Monday, Jul. 04, 1938

"Vital Interests"

Proudest achievement of Fuehrer Adolf Hitler's internal policies has been the Nazi solution of former republican Germany's grave unemployment problem. In 1933 there were 7,000,000 unemployed in Germany. Today--according to the Reich's figures--there are only 338,000 unemployed, only 37,000 of these employable. In 1933 there were 12,300,000 workers in Germany. In 1938 there are 20,500,000.

This remarkable unemployment reduction has been achieved by methods strongly condemned by many liberal critics: 1) Replacement of women by men in many fields of work; 2) vast armament and building programs; 3) establishment of compulsory labor camps in which every young man must serve six months before beginning two years' service in the army; 4) growth of Nazi bureaucracy needing more Government employes to handle the complexities and restrictions of German law.

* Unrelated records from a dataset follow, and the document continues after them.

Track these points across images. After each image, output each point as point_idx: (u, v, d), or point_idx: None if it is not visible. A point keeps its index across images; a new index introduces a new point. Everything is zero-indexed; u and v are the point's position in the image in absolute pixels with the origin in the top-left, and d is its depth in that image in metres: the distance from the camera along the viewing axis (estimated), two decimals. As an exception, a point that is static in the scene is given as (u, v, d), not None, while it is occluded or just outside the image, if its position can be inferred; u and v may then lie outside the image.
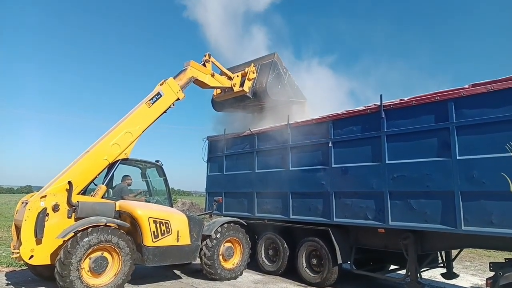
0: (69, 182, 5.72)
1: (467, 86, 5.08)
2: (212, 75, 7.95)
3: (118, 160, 6.47)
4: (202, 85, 7.93)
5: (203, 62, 7.90)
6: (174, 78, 7.30)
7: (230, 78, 8.41)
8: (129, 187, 6.98)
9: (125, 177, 7.01)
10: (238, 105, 8.76)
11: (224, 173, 8.96)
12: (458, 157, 4.99)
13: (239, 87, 8.35)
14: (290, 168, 7.33)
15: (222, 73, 8.40)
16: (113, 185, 6.83)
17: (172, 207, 7.09)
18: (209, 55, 8.01)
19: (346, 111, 6.58)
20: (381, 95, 5.96)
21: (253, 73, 8.47)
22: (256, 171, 8.10)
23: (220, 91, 8.87)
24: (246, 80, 8.35)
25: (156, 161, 7.33)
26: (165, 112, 7.15)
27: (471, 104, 4.97)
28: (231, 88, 8.42)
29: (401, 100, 5.80)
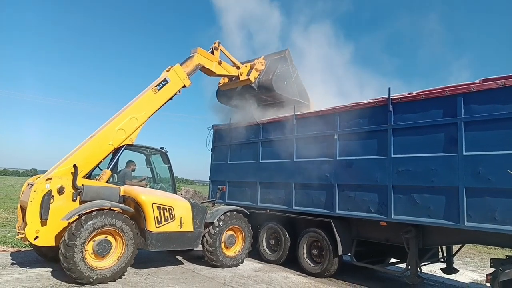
0: (75, 166, 5.77)
1: (477, 81, 5.02)
2: (219, 63, 7.87)
3: (123, 145, 6.50)
4: (209, 72, 7.88)
5: (211, 50, 7.81)
6: (181, 64, 7.25)
7: (238, 68, 8.34)
8: (133, 173, 7.03)
9: (129, 162, 7.06)
10: (242, 98, 8.65)
11: (228, 162, 8.98)
12: (464, 153, 4.96)
13: (246, 76, 8.30)
14: (295, 159, 7.33)
15: (234, 66, 8.31)
16: (118, 171, 6.88)
17: (176, 194, 7.13)
18: (219, 43, 7.92)
19: (353, 103, 6.53)
20: (389, 88, 5.92)
21: (262, 64, 8.38)
22: (260, 161, 8.11)
23: (226, 80, 8.82)
24: (253, 71, 8.27)
25: (161, 148, 7.35)
26: (171, 98, 7.13)
27: (481, 99, 4.92)
28: (237, 77, 8.37)
29: (409, 93, 5.74)
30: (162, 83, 6.94)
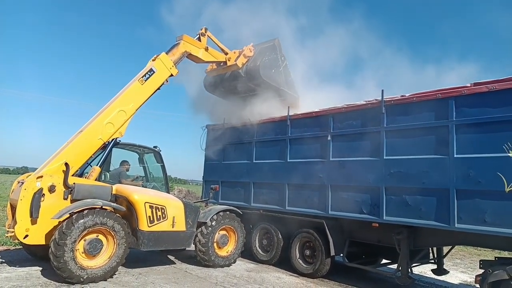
0: (66, 164, 5.71)
1: (469, 85, 5.09)
2: (206, 49, 7.71)
3: (113, 139, 6.41)
4: (196, 59, 7.73)
5: (198, 36, 7.66)
6: (167, 53, 7.09)
7: (226, 54, 8.19)
8: (127, 172, 6.97)
9: (123, 162, 7.01)
10: (229, 85, 8.49)
11: (222, 162, 8.96)
12: (455, 155, 5.01)
13: (233, 61, 8.13)
14: (288, 160, 7.35)
15: (222, 52, 8.18)
16: (110, 169, 6.82)
17: (169, 193, 7.10)
18: (206, 29, 7.76)
19: (347, 105, 6.57)
20: (382, 90, 5.96)
21: (250, 51, 8.26)
22: (254, 161, 8.11)
23: (214, 66, 8.58)
24: (241, 56, 8.12)
25: (154, 147, 7.30)
26: (158, 89, 6.99)
27: (472, 103, 4.98)
28: (225, 63, 8.20)
29: (402, 96, 5.80)
30: (149, 73, 6.79)
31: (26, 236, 5.26)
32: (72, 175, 5.83)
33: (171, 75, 7.09)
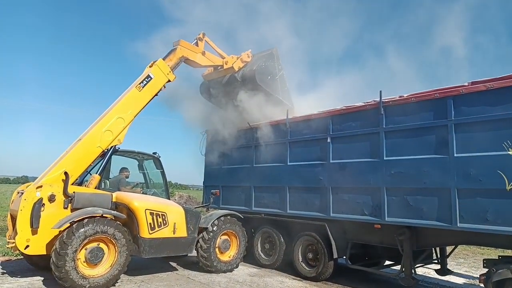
0: (66, 173, 5.69)
1: (466, 84, 5.10)
2: (203, 54, 7.73)
3: (112, 147, 6.40)
4: (194, 64, 7.75)
5: (196, 41, 7.69)
6: (164, 59, 7.09)
7: (223, 58, 8.22)
8: (126, 180, 6.96)
9: (123, 169, 7.00)
10: (224, 91, 8.48)
11: (222, 166, 8.95)
12: (455, 155, 5.00)
13: (230, 65, 8.16)
14: (288, 163, 7.33)
15: (220, 57, 8.20)
16: (110, 177, 6.81)
17: (169, 200, 7.08)
18: (204, 34, 7.78)
19: (345, 106, 6.58)
20: (380, 91, 5.96)
21: (248, 56, 8.33)
22: (254, 165, 8.09)
23: (211, 70, 8.60)
24: (238, 61, 8.20)
25: (154, 153, 7.29)
26: (156, 95, 6.99)
27: (470, 102, 4.98)
28: (222, 67, 8.23)
29: (400, 96, 5.80)
30: (146, 79, 6.78)
31: (27, 246, 5.24)
32: (72, 184, 5.82)
33: (169, 80, 7.09)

Last week Germany showed that she had overplayed her unemployment solution, had actually created a labor shortage. Scheduled for immediate execution under the Four-Year Plan is the building of the Hermann Goering Iron Works, the production of cheap Volkswagen automobiles promised by Fuehrer Hitler, the rebuilding of Berlin and Munich according to the Fuhrer's ambitious schemes. To provide labor for these and other purely Government projects, Field Marshal Goering, Four-Year Plan Commissioner, decreed a sensational labor conscription law.

Beginning July 1, all "State members"--which includes Jews and other minorities--will be subjected to a draft compelling them to serve on any assigned job, commanded by the Reich Institute for Labor Placement & Unemployment Insurance. This drastic decree will be applied to all regardless of race, sex or occupation. While Nazi authorities gave only vague hints as to the true meaning of the labor draft law, they did deny that it was a war measure. To the disenfranchised, persecuted Jews the decree meant they would soon be working on Fuehrer Hitler's projects. Perhaps the best explanation was given by Commissioner Goering's newspaper Essener National Zeitung: "Private economic life cannot be allowed to carry on to the disadvantage of equally important State economy."

This week Field Marshal Goering extended even further State control over labor. He empowered labor officials to fix maximum rates of pay for work of all kinds, thus clamped down on rising labor costs.